Do you keep an umbrella in your car? Do you buy extra batteries for your flashlight? Do you have a fire extinguisher in your kitchen? Do you have a will? If you answered yes to these questions, you are probably the kind of person who likes to be prepared. Of course, you really don't want the weather to turn bad, the lights to go out or the kitchen to catch fire. You certainly don't want to die anytime soon, but planning ahead, just in case, is important to you.

You may feel the same way about your marriage, which is why you want to discuss a prenuptial agreement with your intended. As sensible as the idea sounds to you, you are not alone if you dread approaching the subject with your soon-to-be. Nevertheless, many in your position have found that bearing the awkwardness was worth it in the end.

A simple path to a difficult topic

Just as you don't want your kitchen to catch fire, you likely don't want your marriage to end in divorce. The fire extinguisher in your pantry doesn't increase the chances that your cooking will burn, and a prenuptial agreement does not increase the likelihood that you and your spouse will divorce. Still, it is understandable that your intended may resent the proposal of a prenuptial agreement in the weeks before the wedding, and marital experts say that the way you approach the subject could make all the difference. For example:

  • Plan for the right moment. The perfect moment will not come in the middle of an argument or when there are other people around. Find a time when both of you are in the mood to discuss your future.
  • Be delicate, but don't dance around the point. Getting to the subject in a sensitive and straightforward manner may prove to your beloved that you are thinking clearly and respecting his or her opinions.
  • Be honest about your experiences with other people's marriages and divorces, and your expectations for the future. Experts say these experiences shape our own relationships.
  • Listen to your partner's concerns and opinions without getting angry or giving up. This is a wonderful time to reassure your beloved of your commitment and devotion.

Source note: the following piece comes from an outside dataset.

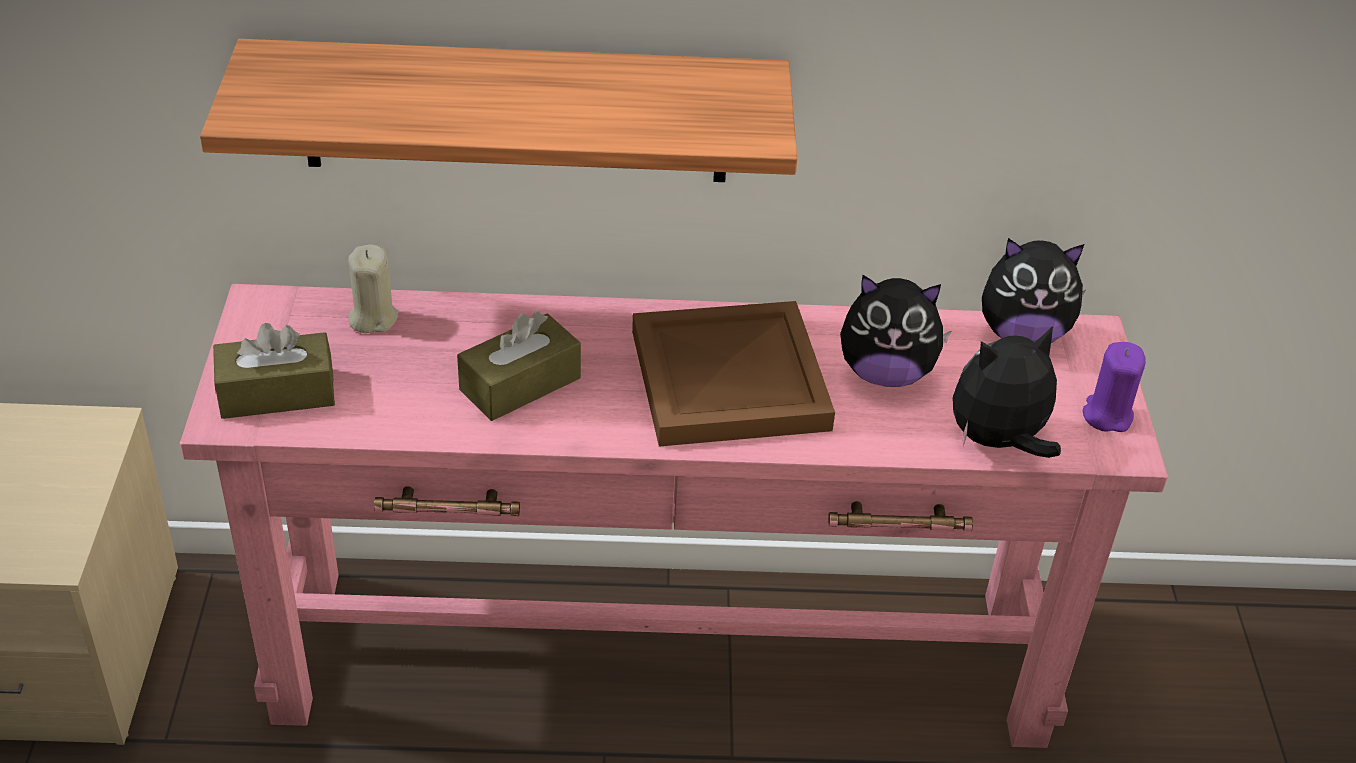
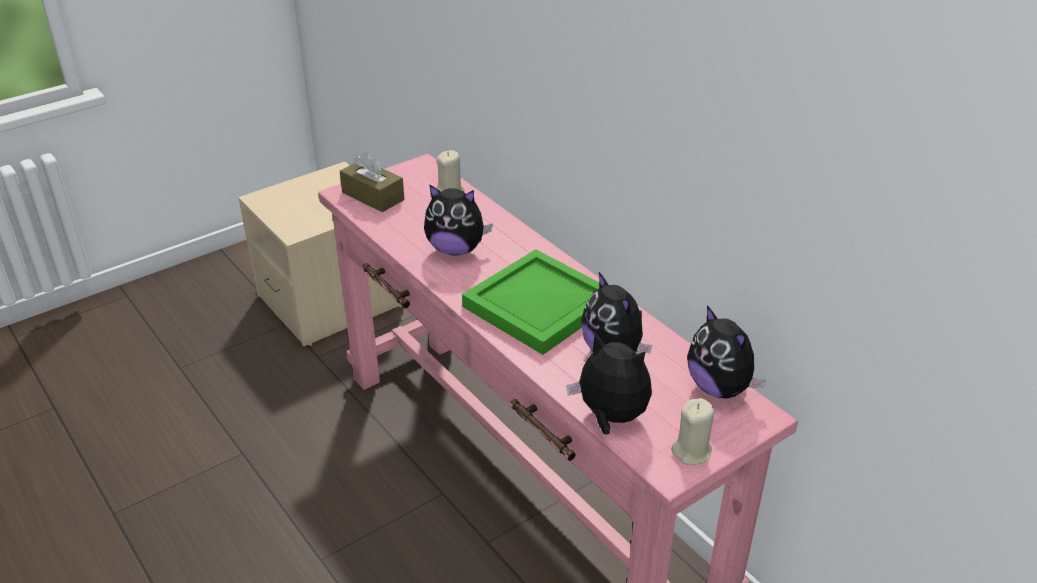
camera: 55 degrees right, 5 degrees down
(516, 112) = (529, 108): shelf -> none
(520, 384) = (456, 249): brown tissue box -> plush toy
(732, 381) = (539, 306): brown tray -> green tray
(1107, 415) = (692, 451): purple candle -> beige candle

If this is the first mention of a prenuptial agreement your intended has heard from you, you should not be surprised if the answer is no. However, this doesn't mean you can't bring the topic up again at another time. You have given your beloved something to think about, and you can be sure that's what will happen.

If you accomplish nothing else by having the conversation, you have shown how well you and your future spouse will be able to discuss difficult topics. A conversation that ended in shouting and tears may indicate a need for better communication skills. However, if your intended comes to you later and agrees to discuss a prenuptial contract with Tennessee attorneys, you may have a positive future ahead of you.